JAKARTA (RIAUPOS.CO) — Bayangan untuk mengubah nasib di Eropa pupus sudah. Perahu yang ditumpangi lebih dari 180 imigran dengan tujuan daratan Benua Biru itu tenggelam di Samudra Atlantik.
Sebanyak 58 orang tak berhasil menyelamatkan diri. Beberapa di antaranya adalah perempuan dan anak-anak. Sebanyak 83 orang lainnya selamat setelah berenang ke pantai di Nouadhibou, Mauritania. Sisanya masih hilang dan tengah dicari.
"Perahu yang mereka tumpangi tidak layak dan terlalu penuh ketika insiden itu terjadi," ujar Juru Bicara IOM Leonard Doyle, Kamis (5/12) seperti dikutip Associated Press.
Mayoritas penumpang kapal adalah warga Gambia. Imigran yang sebagian besar berusia 20–30 tahun itu berangkat dari Gambia menuju Kepulauan Canaria, Spanyol, 27 November lalu. Di tengah perjalanan, rombongan tersebut sengaja mendekat ke pantai Nouadhibou untuk mengisi bahan bakar dan stok makanan. Tidak disangka, sebelum sampai di bibir pantai, bahan bakar kapal tersebut habis. Entah bagaimana kapal nahas itu akhirnya tenggelam.
Otoritas Mauritania berusaha membantu korban yang selamat. Mereka didata satu per satu. Menteri Dalam Negeri Mauritania Mohamed Salem Ould Merzoug mengungkapkan bahwa 10 orang dilarikan ke rumah sakit untuk mendapat perawatan.
"Kami akan melakukan penyelidikan untuk mengetahui siapa yang bertanggung jawab, termasuk jaringan perdagangan manusia yang terlibat," tegasnya.
Merzoug mengakui bahwa ribuan orang tewas di lepas pantai Mauritania sepanjang 2005–2010. Mereka adalah imigran gelap yang ingin menuju Kepulauan Canaria. Namun, belakangan jumlah korban tewas terus menurun.
Para imigran yang selamat itu bisa dipastikan tidak menginjakkan kaki di Eropa. Mereka akan dikirim pulang ke negara asalnya. Saat ini pemerintah Mauritania tengah berkoordinasi dengan pemerintah Gambia untuk lanjutan pemulangan. Duta Besar Gambia untuk Mauritania akan datang ke lokasi untuk meninjau langsung.
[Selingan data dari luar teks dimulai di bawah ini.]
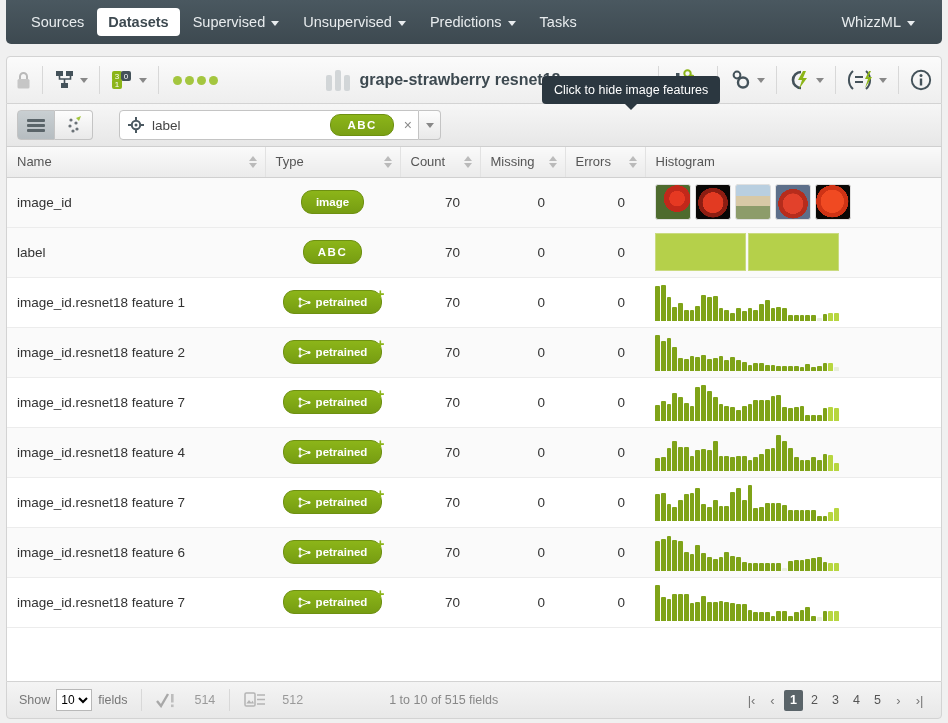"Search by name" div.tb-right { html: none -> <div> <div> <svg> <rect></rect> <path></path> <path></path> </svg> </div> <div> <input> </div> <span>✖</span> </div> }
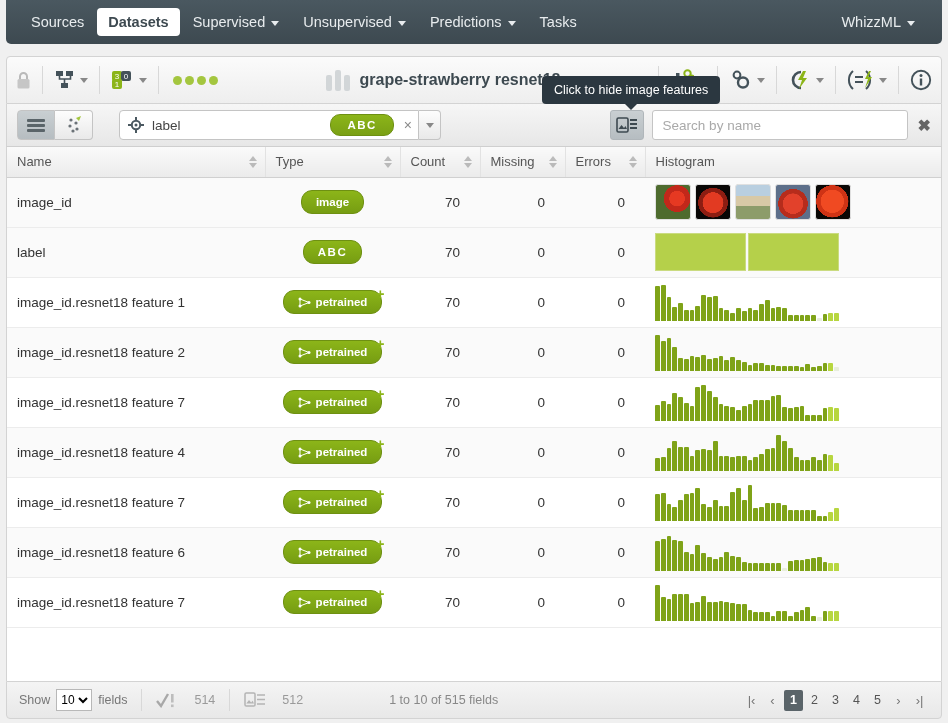"filename" tr { html: none -> <tr> <td>filename</td> <td><span>!</span><span> <span>path</span> </span></td> <td>70</td> <td>0</td> <td>0</td> <td></td> </tr> }
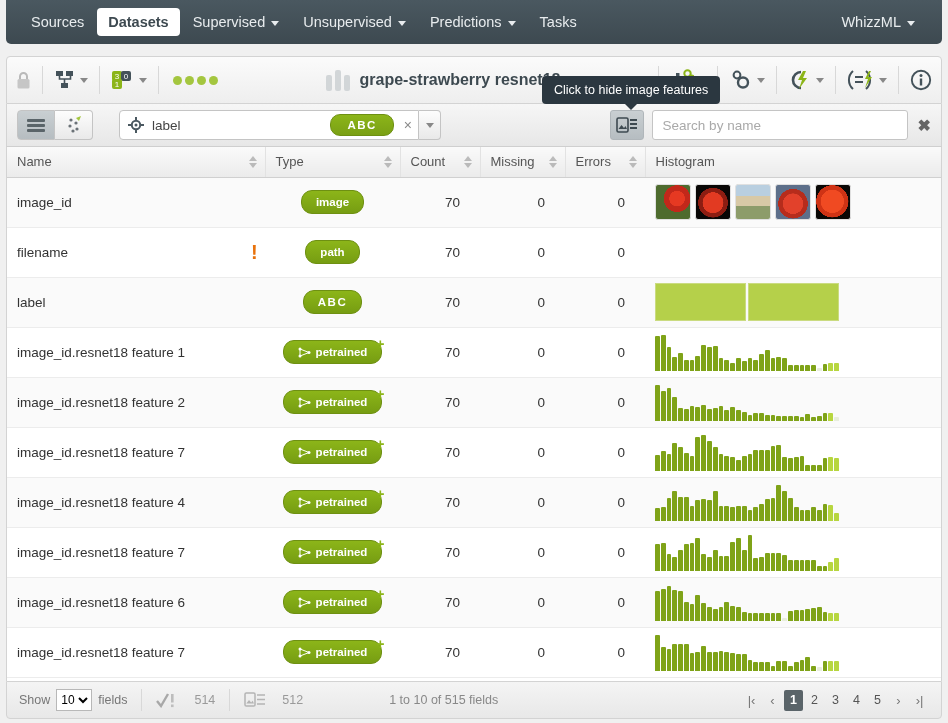"514" .fstat { gap: 16px -> 4px }
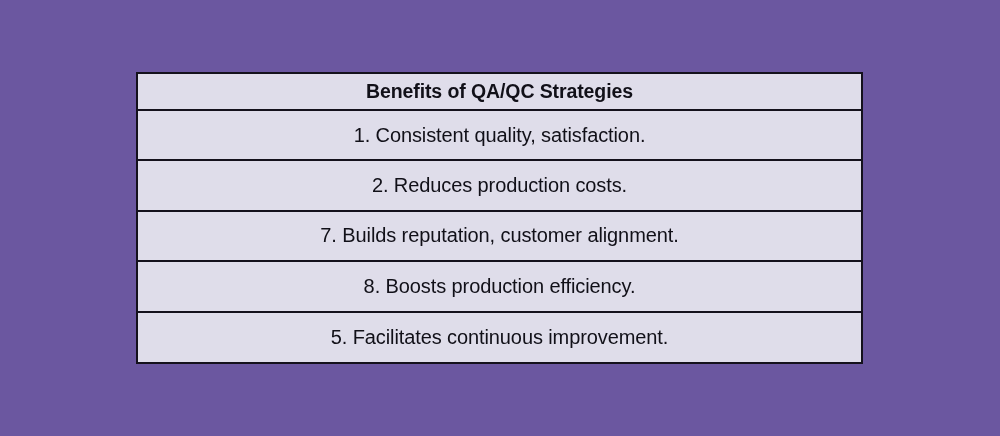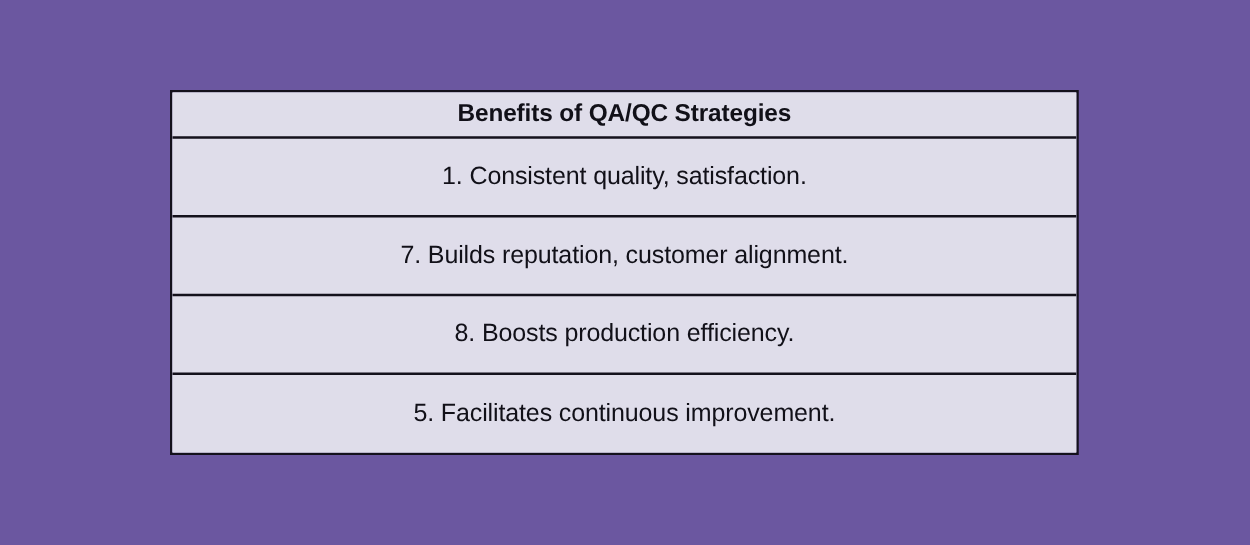"2. Reduces production costs." tr { html: none -> <tr> <td>2. Reduces production costs.</td> </tr> }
"Prioritas kami, menjaga semua orang yang selamat dan menyediakan dukungan yang mereka butuhkan," tegas Kepala IOM di Mauritania Laura Lungarotti kepada Agence France-Presse.
Kejadian itu adalah salah satu insiden paling mematikan sejak pertengahan 2000-an ketika Spanyol mulai meningkatkan patroli. Jumlah kapal yang membawa imigran terus menurun meski tak pernah hilang sama sekali.
Afrika Barat adalah wilayah dengan ekonomi yang berkembang cepat di Benua Afrika. Populasi penduduknya juga meningkat dengan cepat. Sayang, lonjakan penduduk itu tanpa disertai kemakmuran dan ketersediaan pekerjaan. Itulah yang akhirnya memaksa penduduknya menjadi imigran gelap dan meninggalkan negerinya untuk bertaruh nasib di Eropa.
Tak semua negara Afrika Barat mengalami lonjakan perekonomian. Gambia adalah salah satu di antaranya. Selama 22 tahun, negara tersebut dipimpin Yahya Jammeh yang dikenal kerap menindas penduduknya. Karena itulah, banyak penduduk Gambia yang bermigrasi.